- ABOUT THIS EXERCISE: Without the pictures, give the entries below again exactly as written.

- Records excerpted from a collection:
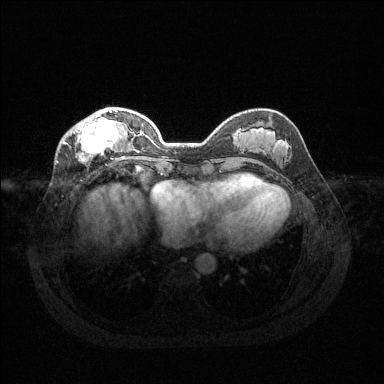
Breast MRI (dynamic contrast-enhanced), one axial slice; slice 45 of 144 in the series (ordered by position); dynamic contrast-enhanced series, time point 2 of 6 at this slice position (early post-contrast); 1.5 T; TE 1.6 ms, TR 4.6 ms; 1.2 mm slice thickness; 384 × 384 image matrix, field of view 360 × 360 mm. Female patient.
Outlined on this slice (semi-automatically segmented with operator editing):
- enhancing-tissue mask used for the functional tumour volume (all voxels passing the contrast-enhancement thresholds inside the analysis volume; usually the tumour): box from (x=63, y=107) to (x=125, y=161) px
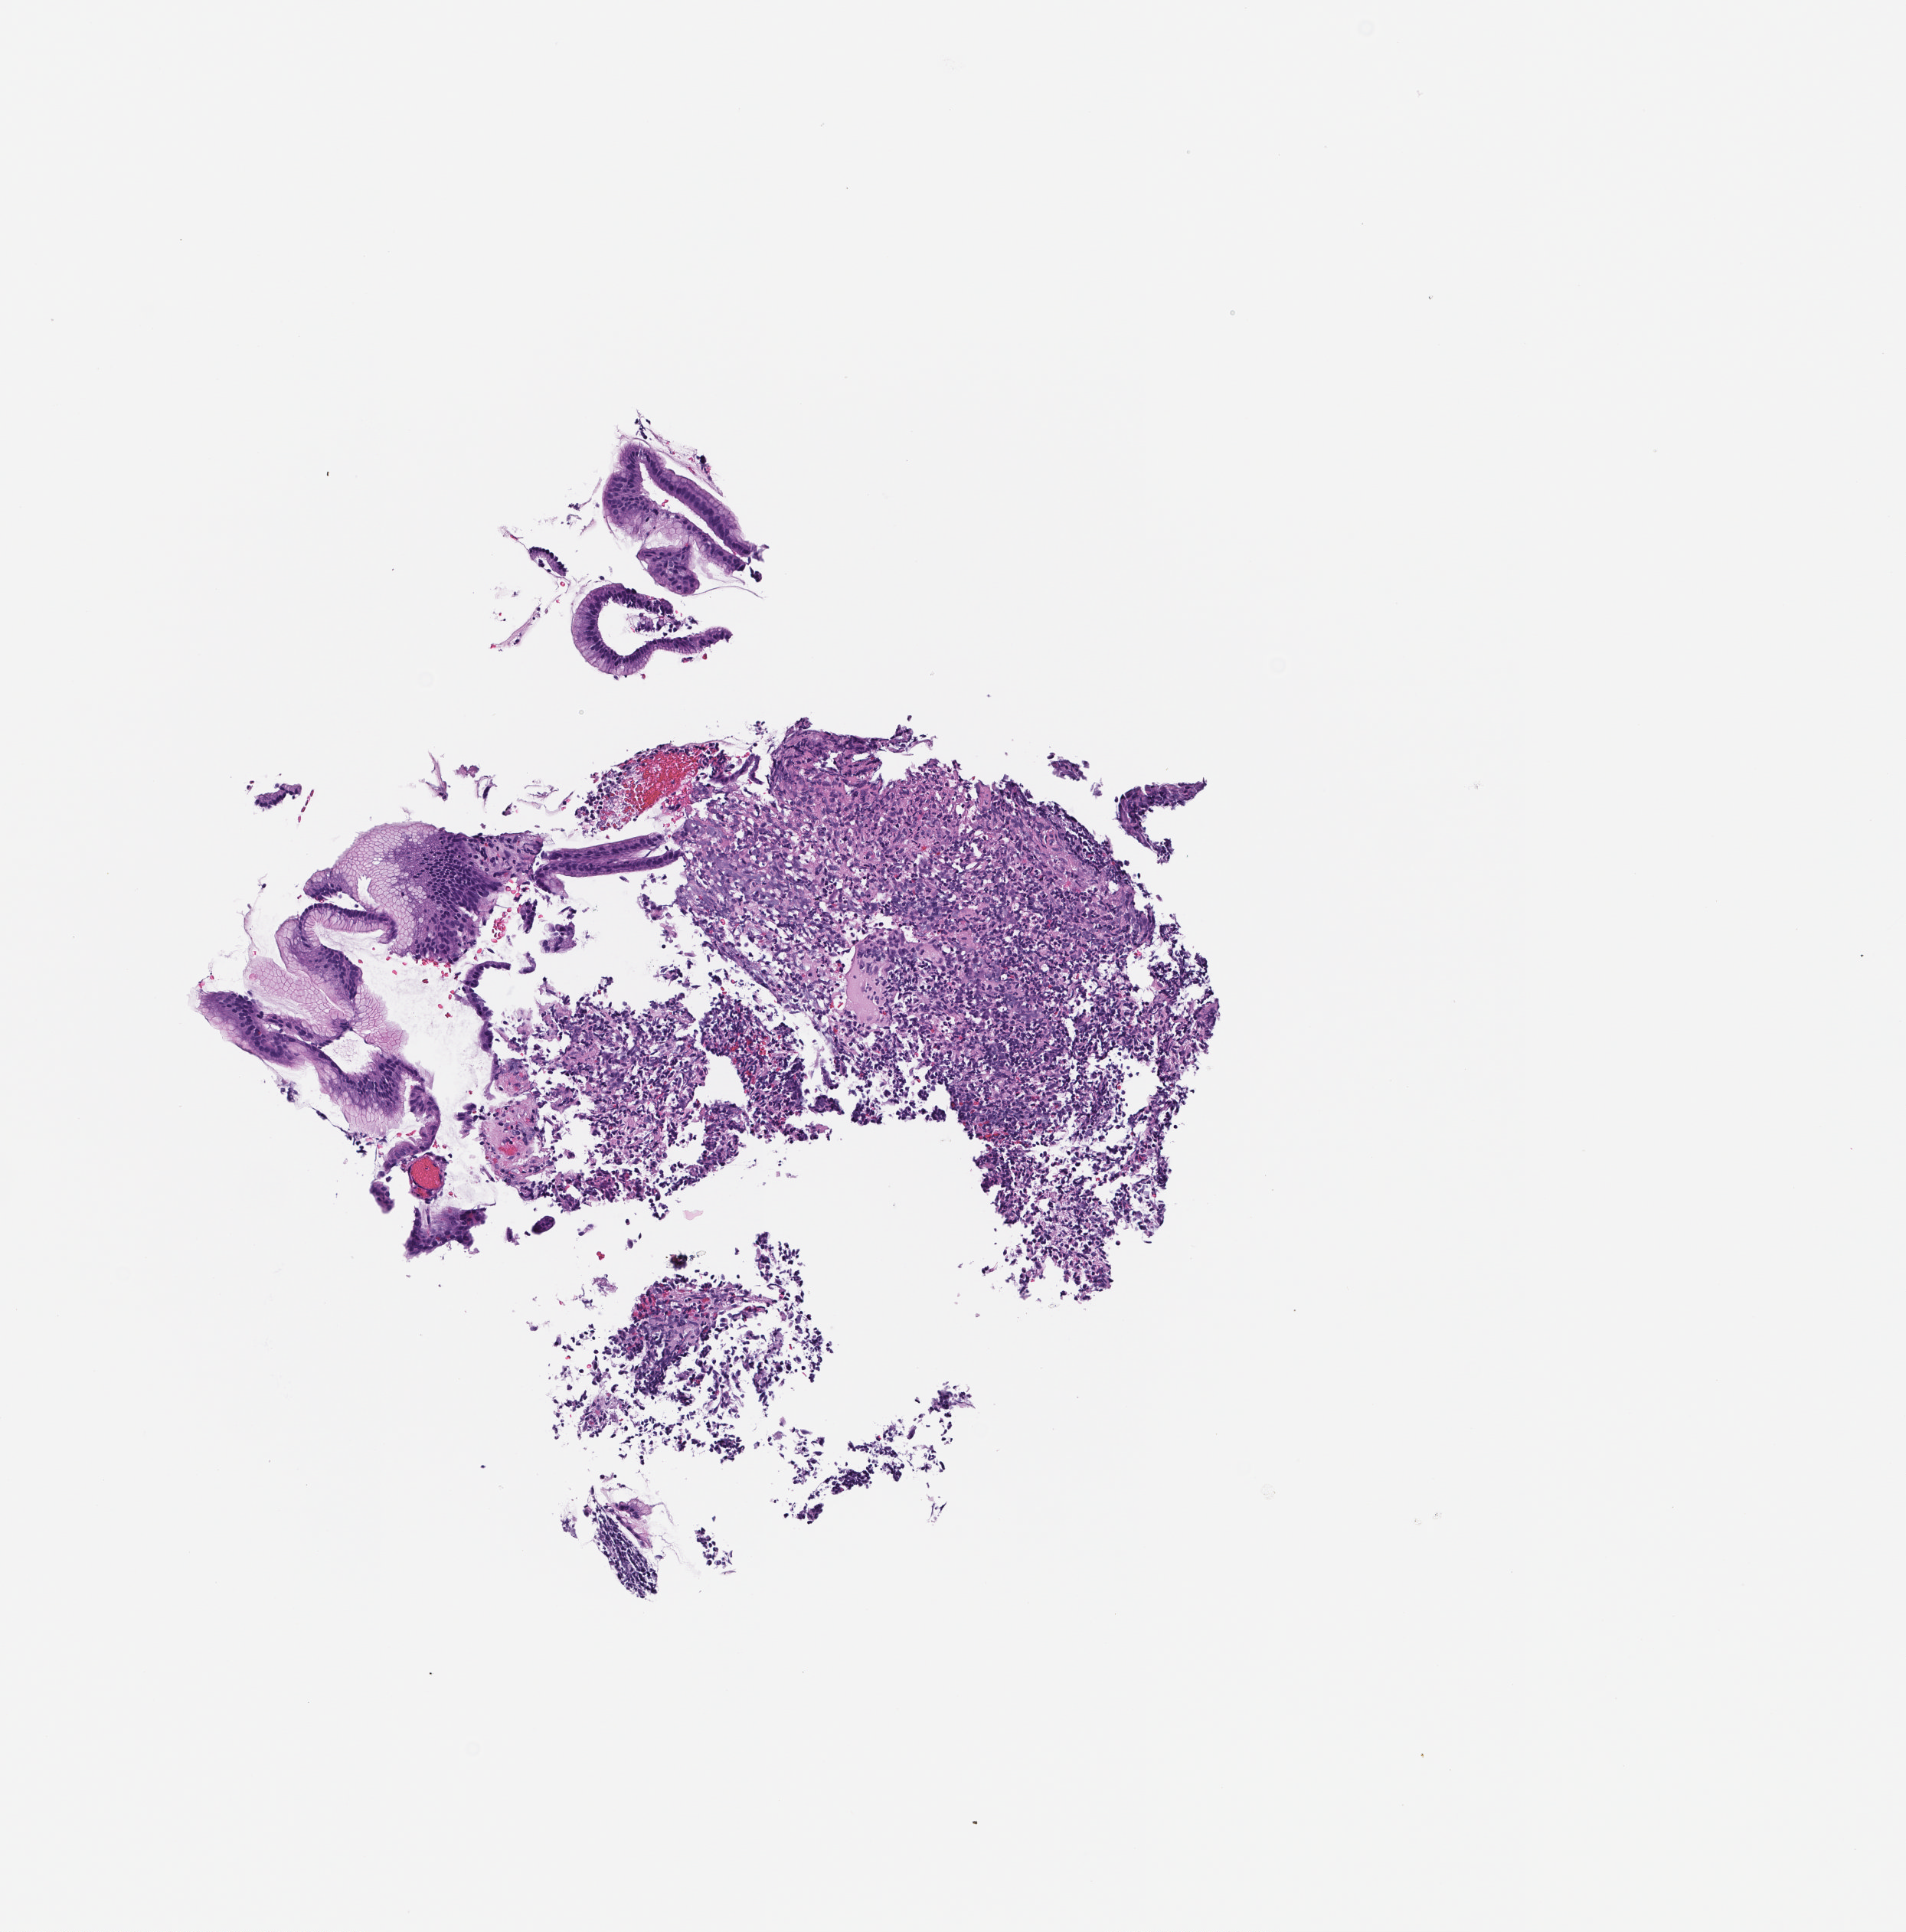
Whole-slide image, haematoxylin and eosin stain — low-resolution overview of the scanned area, about 2.5 x 2.5 mm, formalin-fixed paraffin-embedded section, tissue site: stomach, specimen time point: archival tissue. Patient: female.
This section: primary tumor. Diagnosis: Adenocarcinoma of the Gastroesophageal Junction.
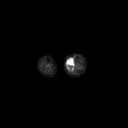
FDG PET of an extremity soft-tissue mass (from a PET/CT study), one axial slice. Slice 133 of 223 in the series (ordered by position). 3.27 mm slice thickness. 128 × 128 image matrix, field of view 700 × 700 mm. Female patient, age 70 years. Case-level facts recorded for this patient, not image findings: histological type: extraskeletal high grade osteogenic sarcoma; grade: high; site of the primary tumour: left calf.
Annotated regions visible in this slice (expert contour drawn on MRI and transferred to this co-registered scan by the dataset authors):
- gross tumour volume (mass): bounding box (x1, y1, x2, y2) in pixels: (67, 60, 74, 69)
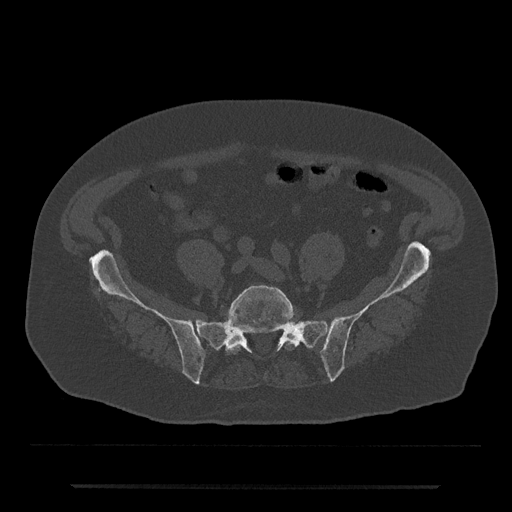
CT including the spine, one axial slice; position 259 of 797 along the scan axis; reconstruction kernel Br40s/3; 120 kVp; bone window (W 1800 / L 400 HU); 0.5 mm slice thickness; 512 × 512 image matrix, field of view 434 × 434 mm. Patient: male, 80 years. From the clinical record (not read from this slice): primary cancer: prostate.
Outlined on this slice (semi-automatic segmentation, software-assisted and operator-edited):
- L5 vertebra: box from (x=225, y=285) to (x=296, y=355) px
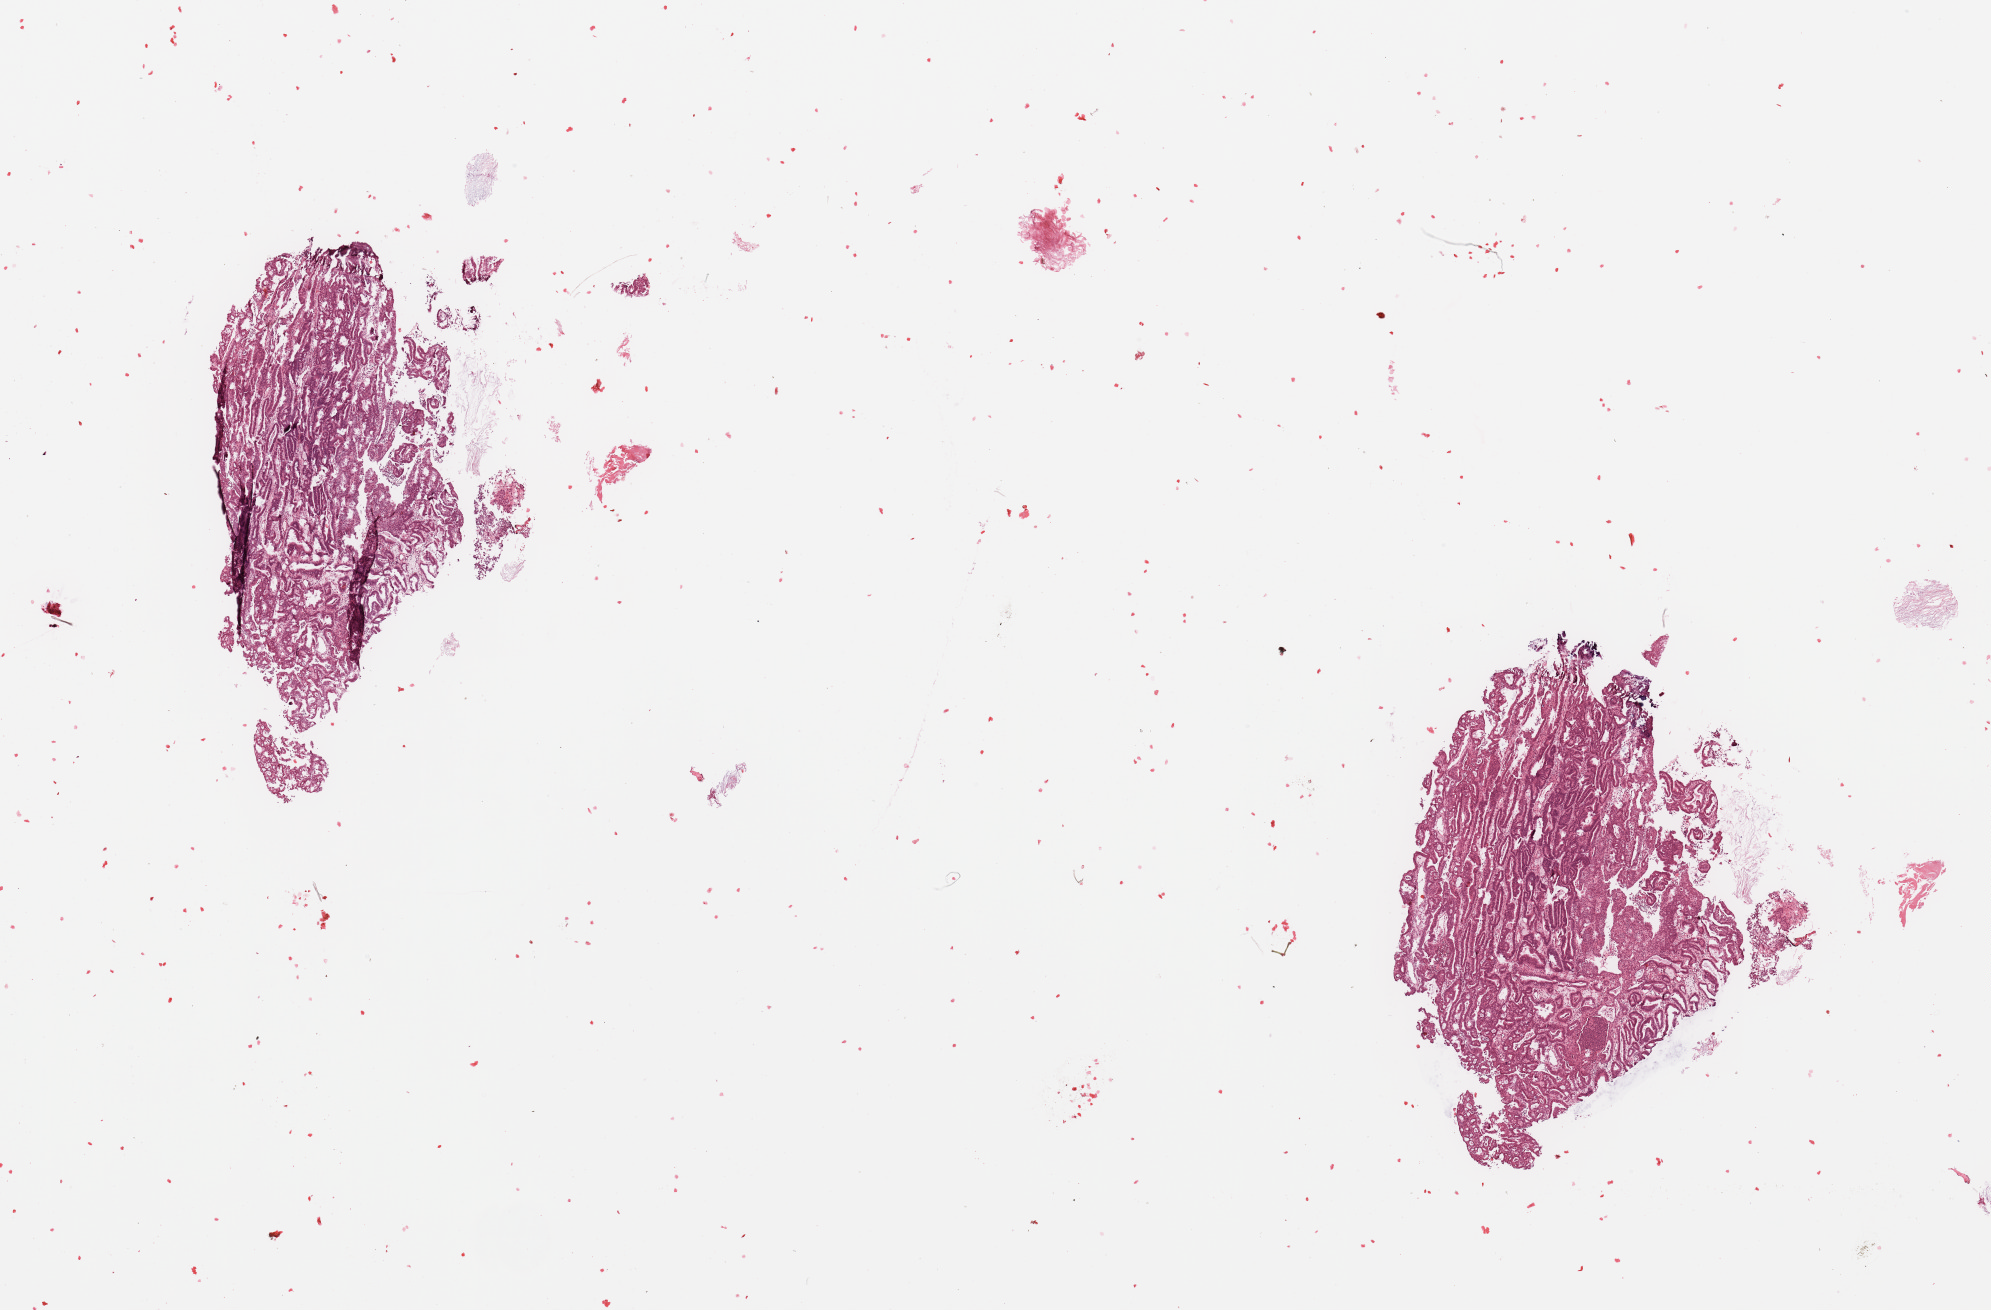
H&E-stained whole-slide image — whole scanned area (about 15.8 x 10.4 mm, slide scanned at 20x) shown as a low-resolution overview; tumour tissue sample, sampled site: uterus. 69-year-old female patient. Histologic grade: G1 (well differentiated). Pathologist review of this section (percent, as recorded): tumour nuclei 90%, necrosis 2%.
* primary tumour site (as recorded): anterior endometrium
* AJCC pathologic stage: I
* histologic diagnosis: Endometrioid adenocarcinoma, NOS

- REPLY:
Breast MRI (dynamic contrast-enhanced), one axial slice; slice 45 of 144 in the series (ordered by position); dynamic contrast-enhanced series, time point 2 of 6 at this slice position (early post-contrast); 1.5 T; TE 1.6 ms, TR 4.6 ms; 1.2 mm slice thickness; 384 × 384 image matrix, field of view 360 × 360 mm. Female patient.
Outlined on this slice (semi-automatically segmented with operator editing):
- enhancing-tissue mask used for the functional tumour volume (all voxels passing the contrast-enhancement thresholds inside the analysis volume; usually the tumour): box from (x=63, y=107) to (x=125, y=161) px
Whole-slide image, haematoxylin and eosin stain — low-resolution overview of the scanned area, about 2.5 x 2.5 mm, formalin-fixed paraffin-embedded section, tissue site: stomach, specimen time point: archival tissue. Patient: female.
This section: primary tumor. Diagnosis: Adenocarcinoma of the Gastroesophageal Junction.
FDG PET of an extremity soft-tissue mass (from a PET/CT study), one axial slice. Slice 133 of 223 in the series (ordered by position). 3.27 mm slice thickness. 128 × 128 image matrix, field of view 700 × 700 mm. Female patient, age 70 years. Case-level facts recorded for this patient, not image findings: histological type: extraskeletal high grade osteogenic sarcoma; grade: high; site of the primary tumour: left calf.
Annotated regions visible in this slice (expert contour drawn on MRI and transferred to this co-registered scan by the dataset authors):
- gross tumour volume (mass): bounding box (x1, y1, x2, y2) in pixels: (67, 60, 74, 69)
CT including the spine, one axial slice; position 259 of 797 along the scan axis; reconstruction kernel Br40s/3; 120 kVp; bone window (W 1800 / L 400 HU); 0.5 mm slice thickness; 512 × 512 image matrix, field of view 434 × 434 mm. Patient: male, 80 years. From the clinical record (not read from this slice): primary cancer: prostate.
Outlined on this slice (semi-automatic segmentation, software-assisted and operator-edited):
- L5 vertebra: box from (x=225, y=285) to (x=296, y=355) px
H&E-stained whole-slide image — whole scanned area (about 15.8 x 10.4 mm, slide scanned at 20x) shown as a low-resolution overview; tumour tissue sample, sampled site: uterus. 69-year-old female patient. Histologic grade: G1 (well differentiated). Pathologist review of this section (percent, as recorded): tumour nuclei 90%, necrosis 2%.
* primary tumour site (as recorded): anterior endometrium
* AJCC pathologic stage: I
* histologic diagnosis: Endometrioid adenocarcinoma, NOS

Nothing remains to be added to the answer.